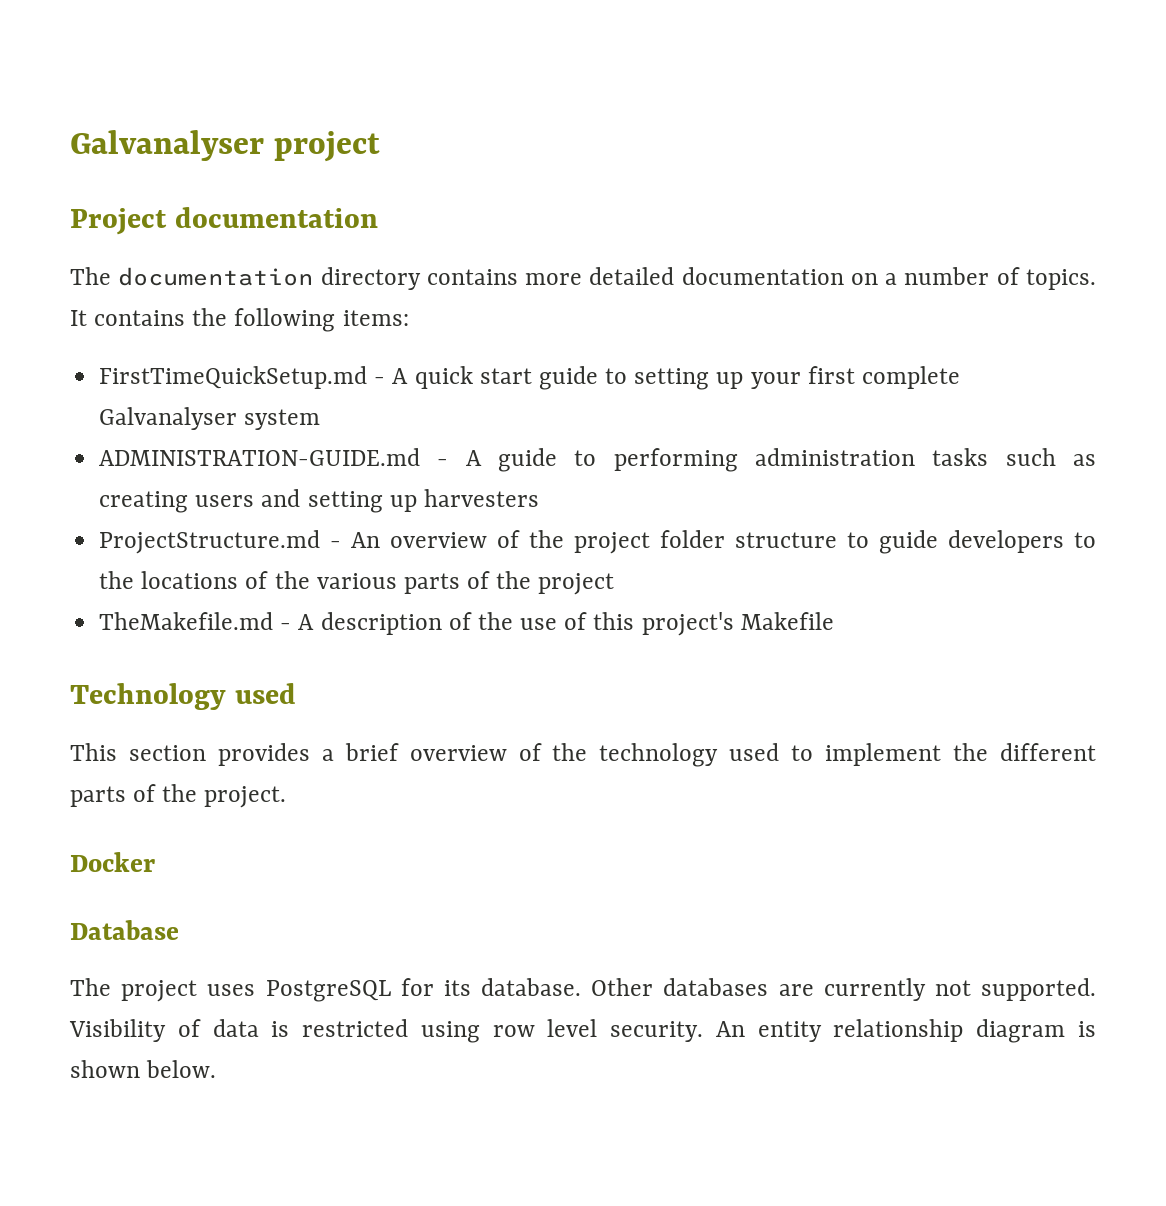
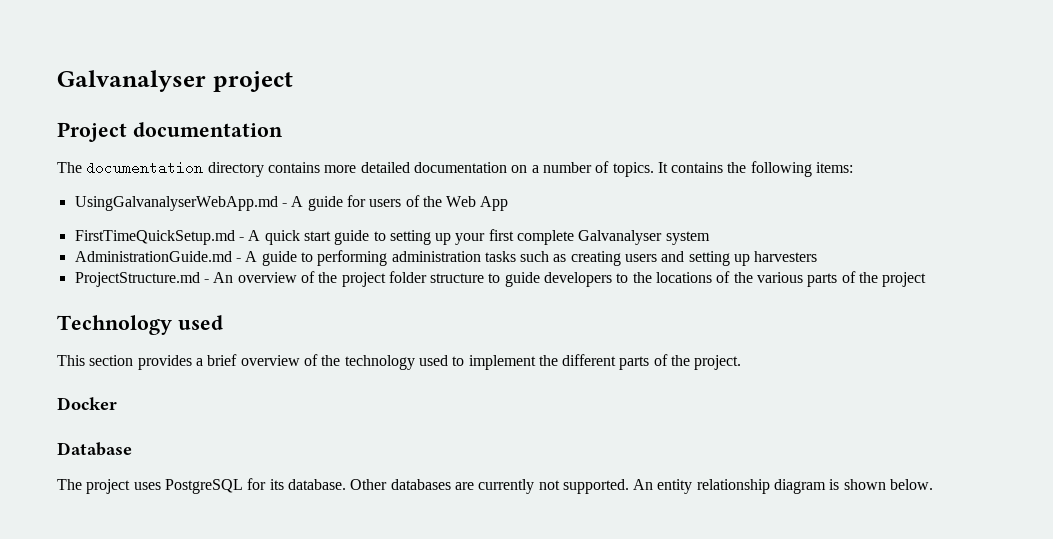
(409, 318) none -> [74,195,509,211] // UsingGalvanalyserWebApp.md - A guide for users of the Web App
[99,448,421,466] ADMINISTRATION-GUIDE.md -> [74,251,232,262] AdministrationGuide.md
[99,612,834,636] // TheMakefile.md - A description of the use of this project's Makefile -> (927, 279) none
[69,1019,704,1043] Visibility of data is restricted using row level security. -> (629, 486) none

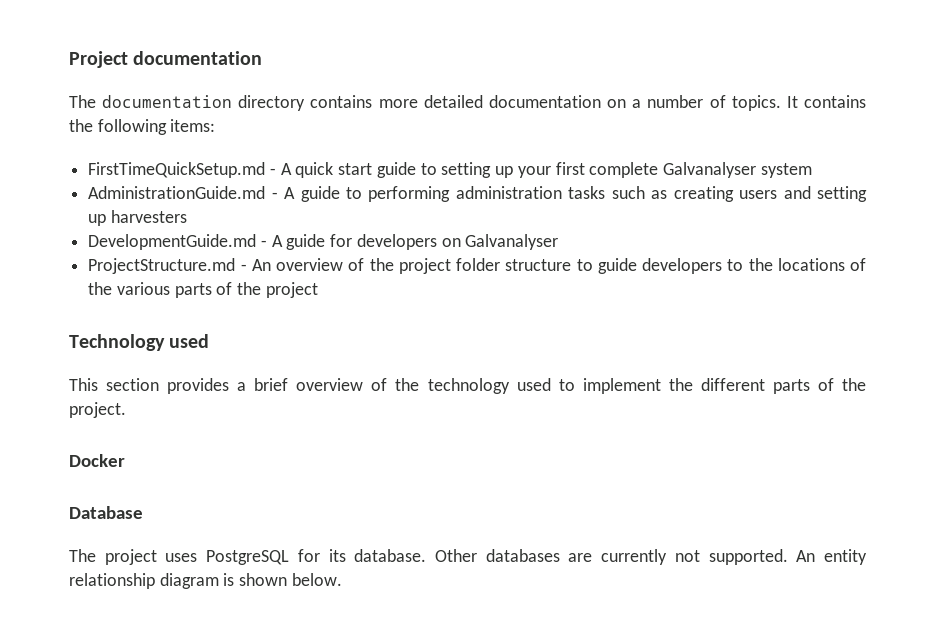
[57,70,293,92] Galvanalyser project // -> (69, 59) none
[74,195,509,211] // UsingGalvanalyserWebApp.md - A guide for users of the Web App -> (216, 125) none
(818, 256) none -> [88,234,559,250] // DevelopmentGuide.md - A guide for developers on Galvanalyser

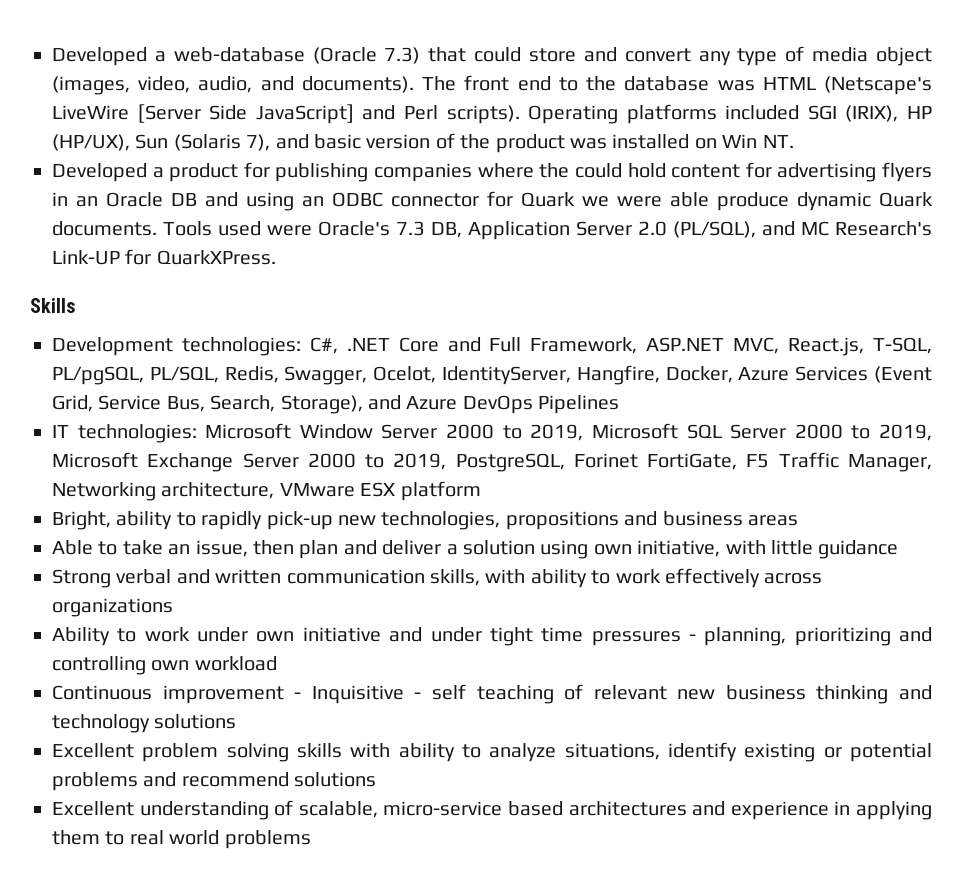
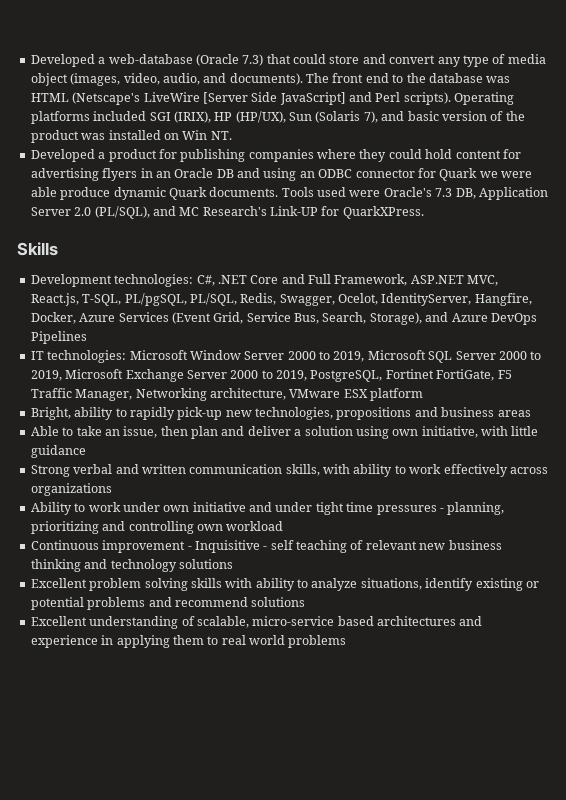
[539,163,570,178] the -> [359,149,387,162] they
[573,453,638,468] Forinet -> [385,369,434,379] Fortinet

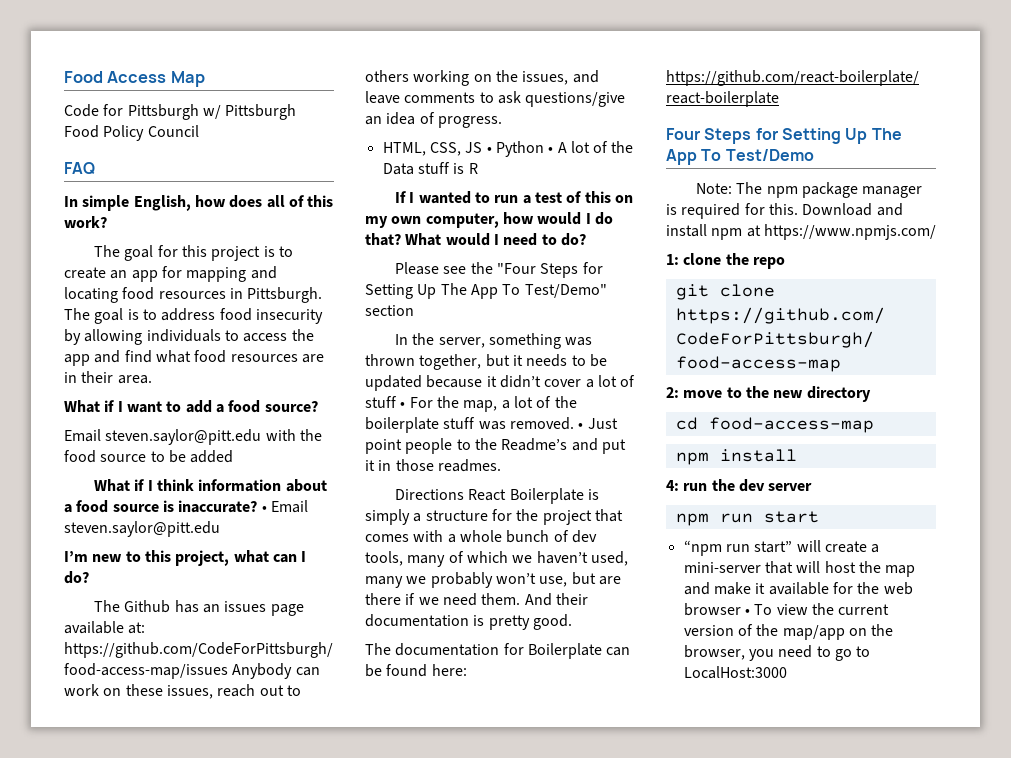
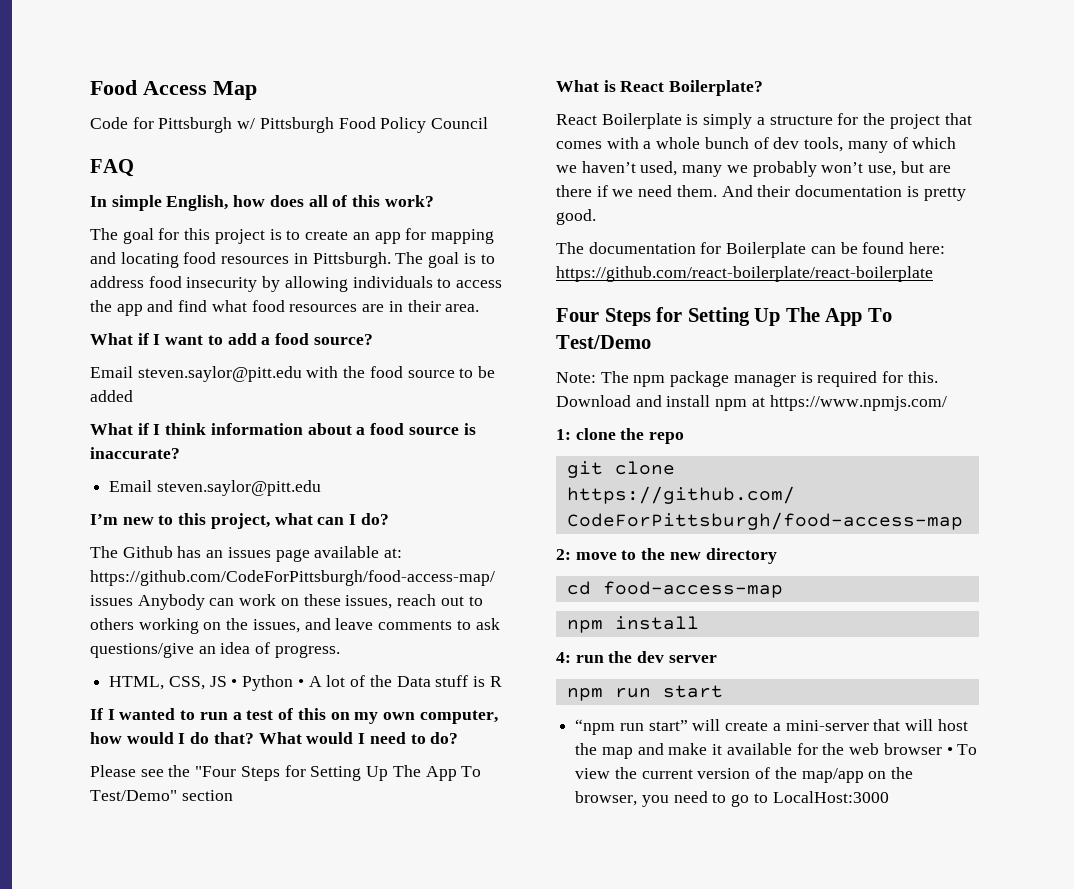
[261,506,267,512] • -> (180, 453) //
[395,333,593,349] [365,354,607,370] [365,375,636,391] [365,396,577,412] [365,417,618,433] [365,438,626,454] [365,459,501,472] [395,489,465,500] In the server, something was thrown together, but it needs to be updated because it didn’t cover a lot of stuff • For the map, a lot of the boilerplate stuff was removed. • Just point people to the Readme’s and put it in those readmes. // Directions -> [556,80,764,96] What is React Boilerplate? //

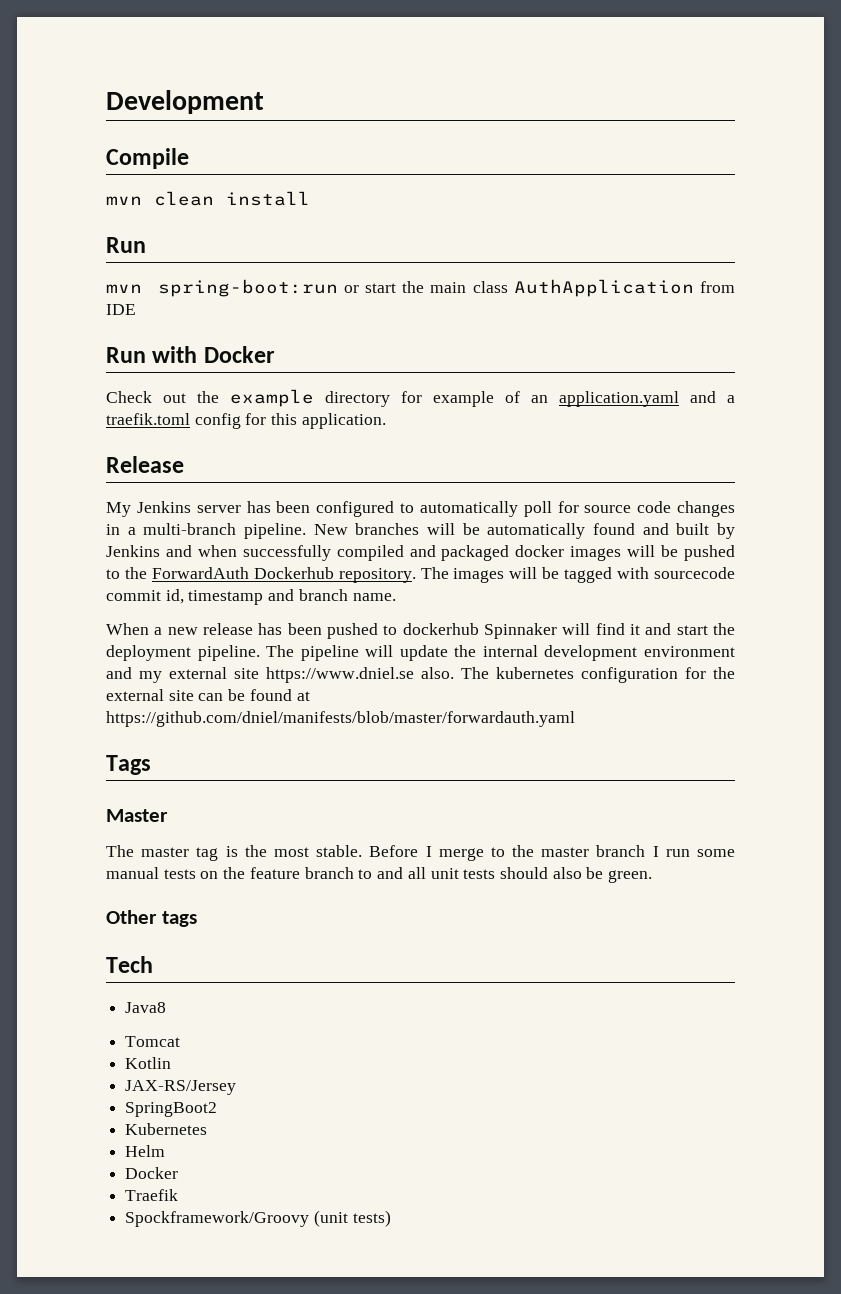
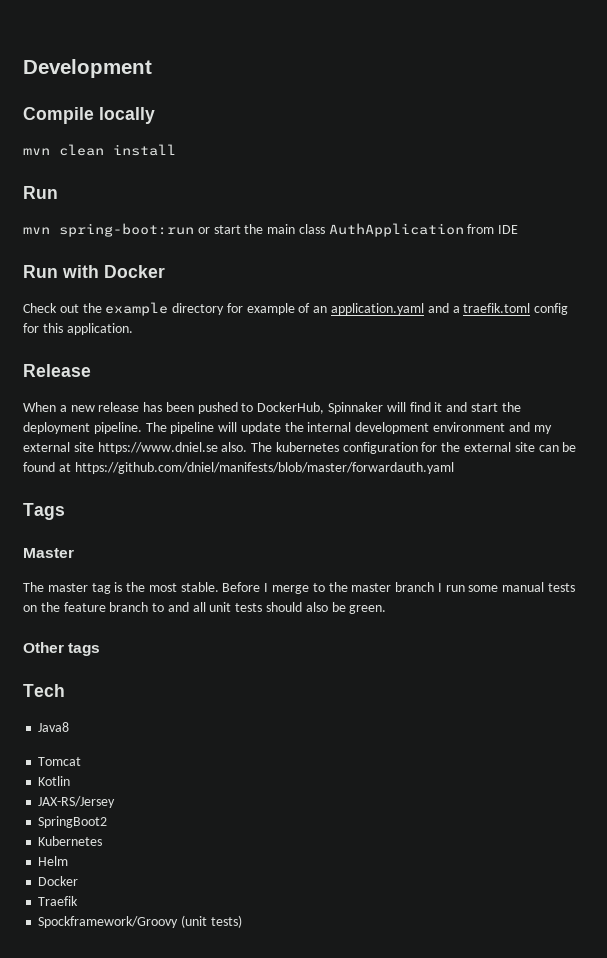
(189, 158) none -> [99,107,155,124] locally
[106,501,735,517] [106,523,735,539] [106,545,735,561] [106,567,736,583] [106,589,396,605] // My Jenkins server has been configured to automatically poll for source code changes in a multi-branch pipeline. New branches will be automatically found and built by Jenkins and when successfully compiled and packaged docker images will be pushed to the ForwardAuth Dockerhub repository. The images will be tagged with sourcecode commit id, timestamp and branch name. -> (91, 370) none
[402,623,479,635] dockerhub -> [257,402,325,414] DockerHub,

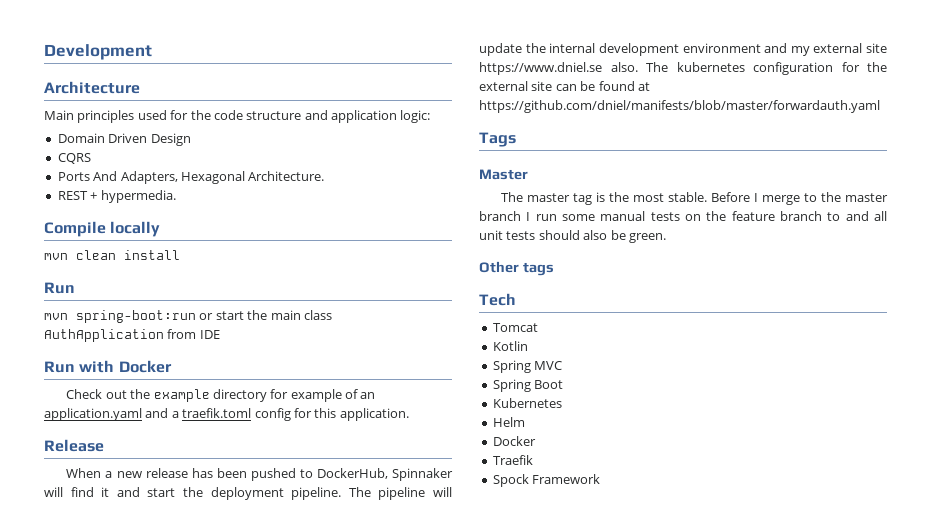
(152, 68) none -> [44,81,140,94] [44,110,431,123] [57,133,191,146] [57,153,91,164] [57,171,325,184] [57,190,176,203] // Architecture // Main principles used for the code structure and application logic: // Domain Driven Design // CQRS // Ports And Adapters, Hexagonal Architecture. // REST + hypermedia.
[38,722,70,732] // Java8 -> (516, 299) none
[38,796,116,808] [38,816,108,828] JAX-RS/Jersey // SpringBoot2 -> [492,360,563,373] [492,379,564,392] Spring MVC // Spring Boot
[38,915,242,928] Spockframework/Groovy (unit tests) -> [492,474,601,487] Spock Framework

▬▬▬▬▬▬

THE PROBLEM >>
Reproduce everything above exactly, images excluded.

TASK SOLUTION >>
(409, 318) none -> [74,195,509,211] // UsingGalvanalyserWebApp.md - A guide for users of the Web App
[99,448,421,466] ADMINISTRATION-GUIDE.md -> [74,251,232,262] AdministrationGuide.md
[99,612,834,636] // TheMakefile.md - A description of the use of this project's Makefile -> (927, 279) none
[69,1019,704,1043] Visibility of data is restricted using row level security. -> (629, 486) none

[57,70,293,92] Galvanalyser project // -> (69, 59) none
[74,195,509,211] // UsingGalvanalyserWebApp.md - A guide for users of the Web App -> (216, 125) none
(818, 256) none -> [88,234,559,250] // DevelopmentGuide.md - A guide for developers on Galvanalyser

[539,163,570,178] the -> [359,149,387,162] they
[573,453,638,468] Forinet -> [385,369,434,379] Fortinet

[261,506,267,512] • -> (180, 453) //
[395,333,593,349] [365,354,607,370] [365,375,636,391] [365,396,577,412] [365,417,618,433] [365,438,626,454] [365,459,501,472] [395,489,465,500] In the server, something was thrown together, but it needs to be updated because it didn’t cover a lot of stuff • For the map, a lot of the boilerplate stuff was removed. • Just point people to the Readme’s and put it in those readmes. // Directions -> [556,80,764,96] What is React Boilerplate? //

(189, 158) none -> [99,107,155,124] locally
[106,501,735,517] [106,523,735,539] [106,545,735,561] [106,567,736,583] [106,589,396,605] // My Jenkins server has been configured to automatically poll for source code changes in a multi-branch pipeline. New branches will be automatically found and built by Jenkins and when successfully compiled and packaged docker images will be pushed to the ForwardAuth Dockerhub repository. The images will be tagged with sourcecode commit id, timestamp and branch name. -> (91, 370) none
[402,623,479,635] dockerhub -> [257,402,325,414] DockerHub,

(152, 68) none -> [44,81,140,94] [44,110,431,123] [57,133,191,146] [57,153,91,164] [57,171,325,184] [57,190,176,203] // Architecture // Main principles used for the code structure and application logic: // Domain Driven Design // CQRS // Ports And Adapters, Hexagonal Architecture. // REST + hypermedia.
[38,722,70,732] // Java8 -> (516, 299) none
[38,796,116,808] [38,816,108,828] JAX-RS/Jersey // SpringBoot2 -> [492,360,563,373] [492,379,564,392] Spring MVC // Spring Boot
[38,915,242,928] Spockframework/Groovy (unit tests) -> [492,474,601,487] Spock Framework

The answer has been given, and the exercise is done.